Völlig verrückt
Es waren verrückte Bilder, die uns aus London erreichten. Eigentlich zeigten sie nur den ganz normalen Weihnachtswahnsinn in der britischen Metropole. Doch weil in diesem Jahr eben nichts ganz normal ist, war es eben doch völlig verrückt. Geschiebe auf der Regent Street, tanzende und singende Menschen in Covent Garden – und ein ungezügelter Menschenpulk, der das Luxuskaufhaus Harrods stürmen wollte. Keine Masken, kein Abstand, kein Verstand. „Was für ein kranker Witz“, twitterte der Moderator Piers Morgan völlig richtig. „Stellt euch vor, wie sich das medizinische Personal beim Anblick dieses selbstsüchtigen, unverantwortlichen Verhaltens fühlt.“
Staus, Schlangen, Menschenmassen – damit begann auch mancherorts bei uns der erste Shopping-Tag nach dem Lockdown.
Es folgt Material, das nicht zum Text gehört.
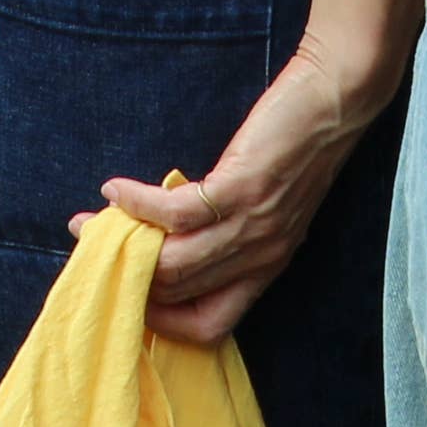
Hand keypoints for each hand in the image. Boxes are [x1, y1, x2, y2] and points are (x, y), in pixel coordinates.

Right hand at [101, 35, 389, 346]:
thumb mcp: (266, 207)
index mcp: (265, 269)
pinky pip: (174, 213)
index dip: (163, 321)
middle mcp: (259, 258)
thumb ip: (226, 231)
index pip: (210, 326)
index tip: (129, 295)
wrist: (336, 100)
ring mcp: (251, 227)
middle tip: (92, 248)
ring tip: (90, 223)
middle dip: (126, 276)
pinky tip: (115, 190)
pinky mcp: (240, 190)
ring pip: (172, 262)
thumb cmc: (298, 147)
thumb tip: (164, 236)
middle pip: (178, 292)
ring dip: (122, 244)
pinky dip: (137, 203)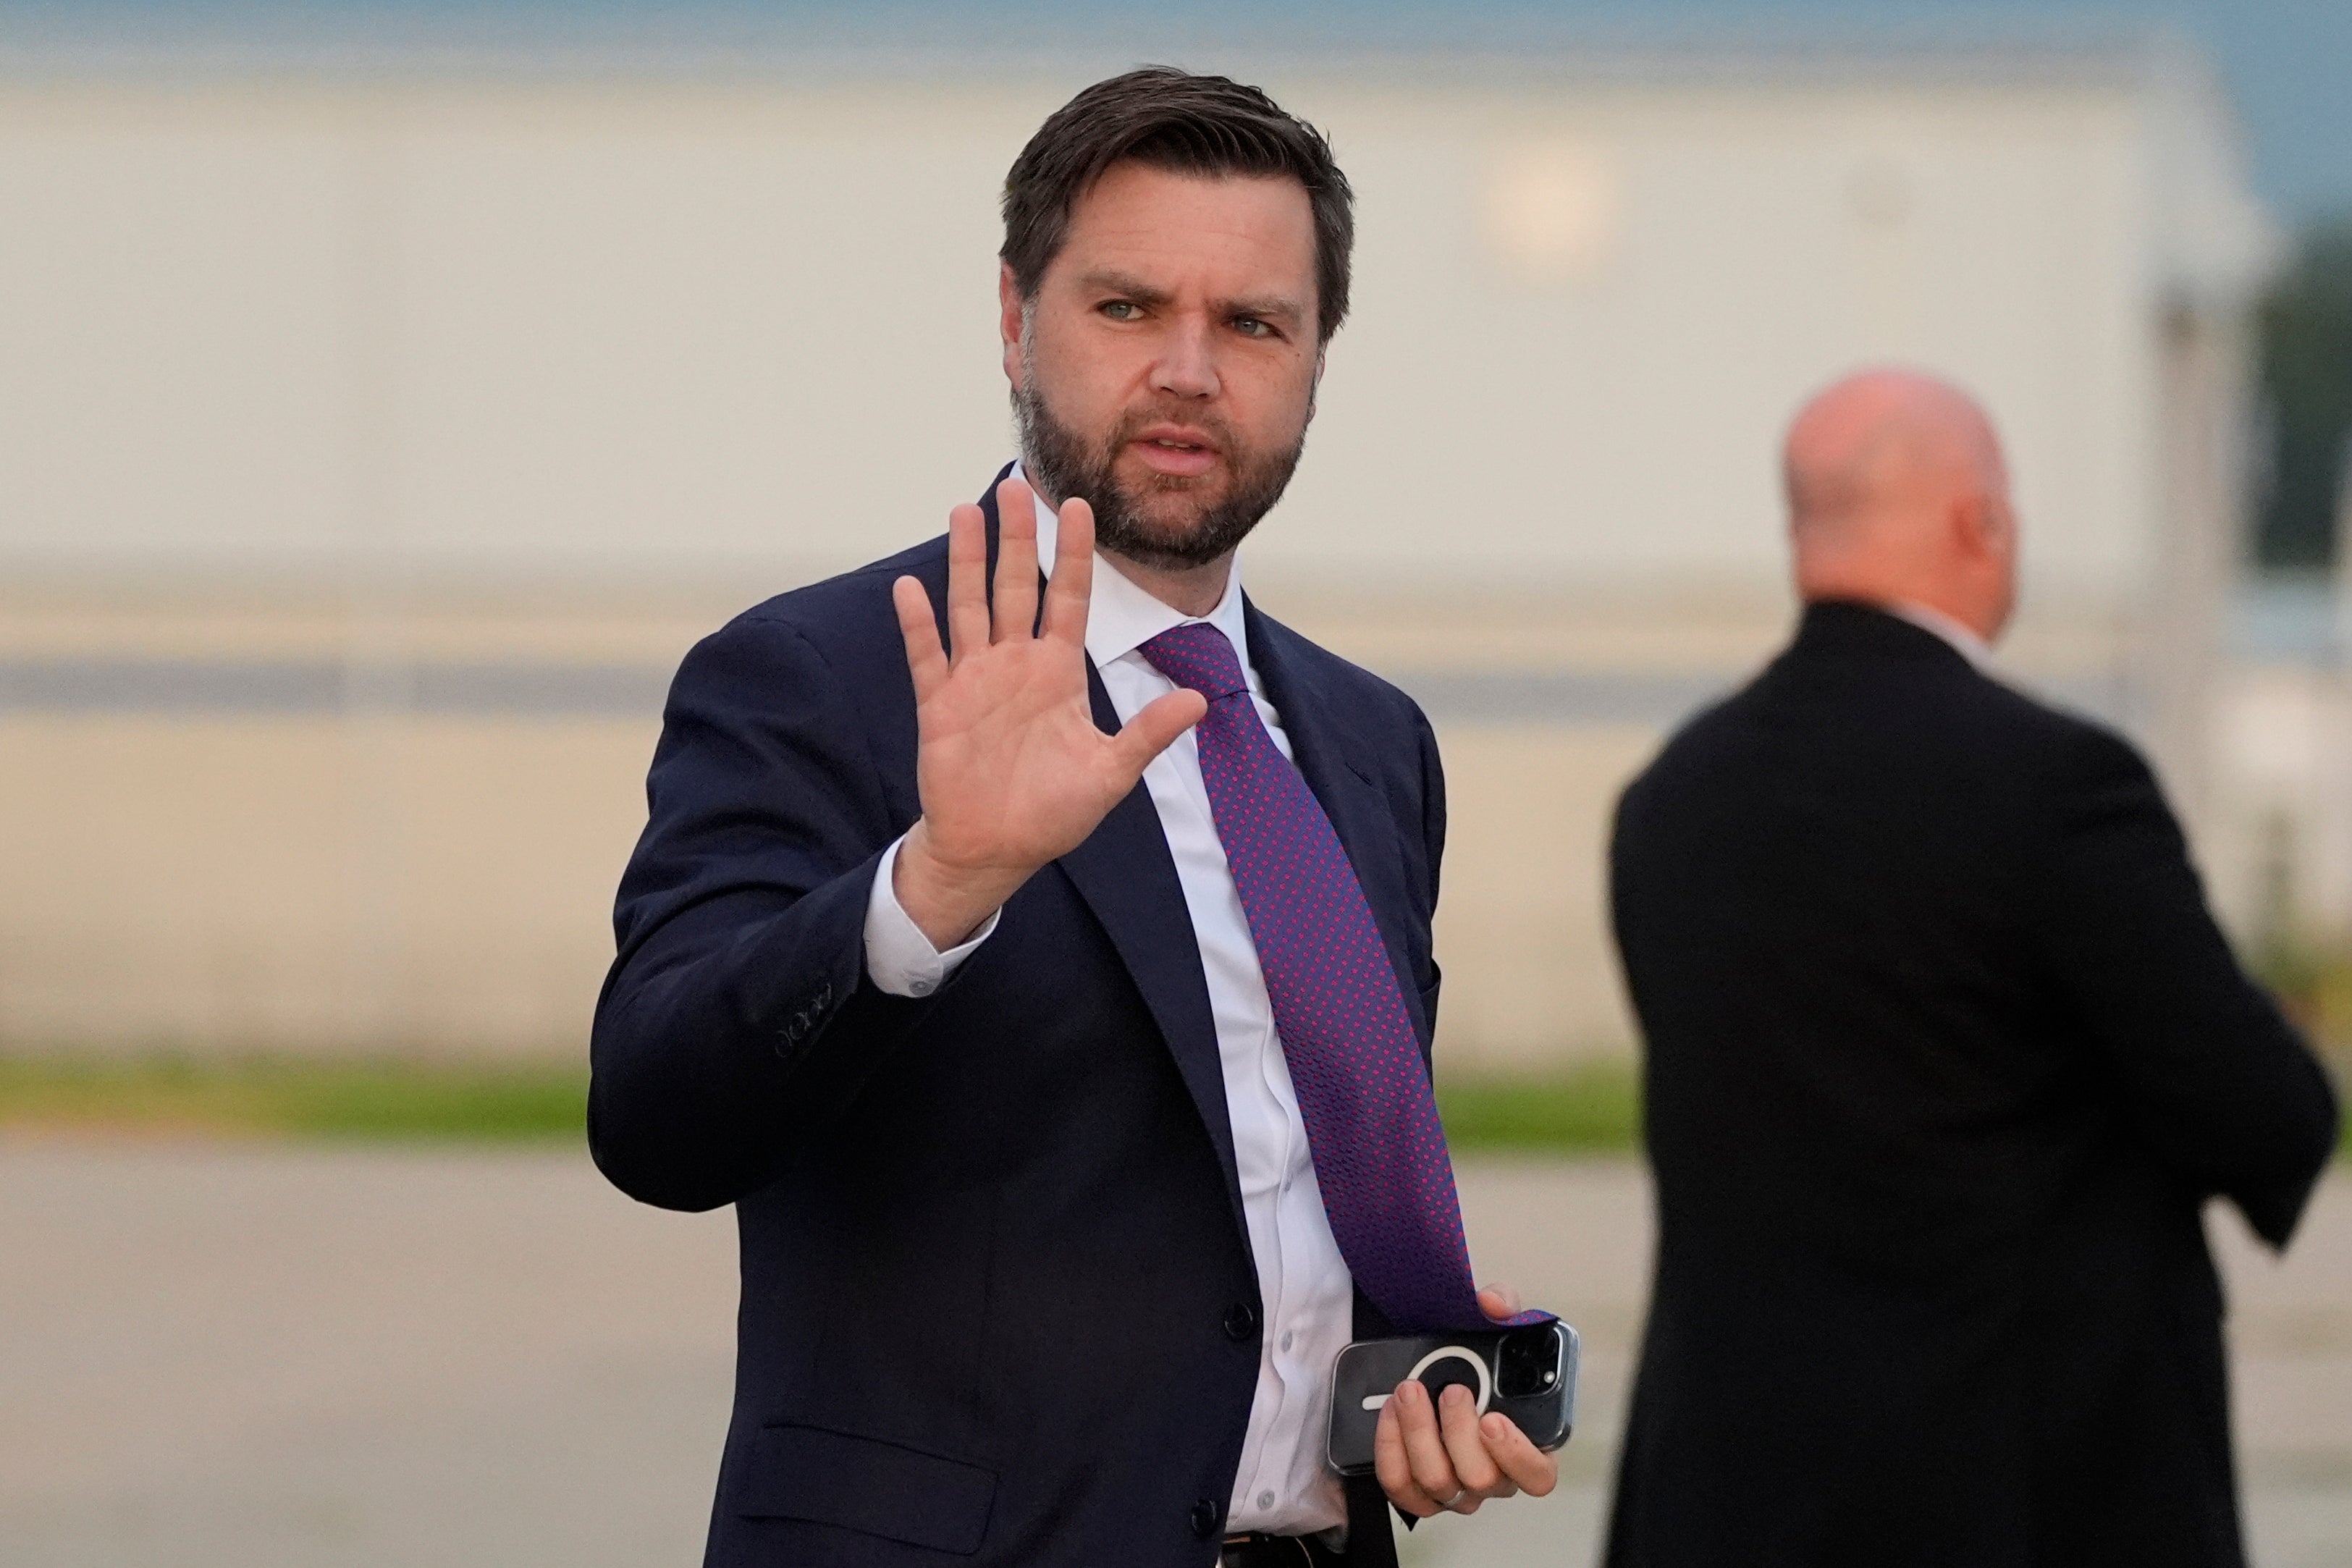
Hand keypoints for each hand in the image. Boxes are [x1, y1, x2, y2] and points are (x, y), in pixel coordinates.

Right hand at [889, 479, 1206, 948]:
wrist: (996, 850)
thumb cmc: (1053, 814)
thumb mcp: (1111, 774)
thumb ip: (1148, 733)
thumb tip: (1200, 702)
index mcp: (1058, 673)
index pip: (1069, 599)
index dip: (1073, 554)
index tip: (1080, 506)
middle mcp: (1015, 665)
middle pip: (1014, 587)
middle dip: (1015, 538)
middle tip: (1017, 484)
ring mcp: (974, 681)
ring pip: (969, 607)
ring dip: (966, 562)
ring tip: (965, 511)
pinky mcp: (940, 706)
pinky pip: (927, 656)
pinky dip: (919, 624)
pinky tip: (911, 587)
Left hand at [1373, 1285, 1559, 1517]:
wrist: (1431, 1372)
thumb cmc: (1476, 1363)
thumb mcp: (1498, 1327)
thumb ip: (1504, 1309)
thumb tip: (1493, 1303)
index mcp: (1527, 1447)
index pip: (1539, 1476)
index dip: (1518, 1454)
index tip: (1493, 1420)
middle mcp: (1493, 1477)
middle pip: (1481, 1478)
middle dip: (1458, 1431)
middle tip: (1449, 1391)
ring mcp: (1456, 1490)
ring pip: (1438, 1481)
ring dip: (1419, 1434)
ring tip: (1409, 1393)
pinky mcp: (1417, 1492)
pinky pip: (1401, 1485)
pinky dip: (1390, 1448)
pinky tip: (1391, 1413)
Und es ist anzunehmen, dass der (Kauf-)Rausch der Sinne die Vernunft heute noch mehr im Schnäppchen-Nebel verschwinden lässt.
Sich kopflos in Rabattschlachten zu stürzen, das darf aber nicht sein in einem Jahr, in dem Ärzte und Pflegepersonal tagtäglich die erschöpfende Schlacht gegen das heimtückische Virus austragen müssen. Und bei den Bildern der Menschenmassen wohl nur zukünftige Patienten sehen. Um Atem ringende Kranke, denen sie das Leben retten müssen. Manchmal wird es ihnen nicht gelingen – und jeder Tote ist ein Mensch, der an diesem Weihnachtsfest fehlen wird.
Kein Schnäppchen ist das wert. Ganz normaler Weihnachtswahnsinn ist heuer einfach nur verrückt.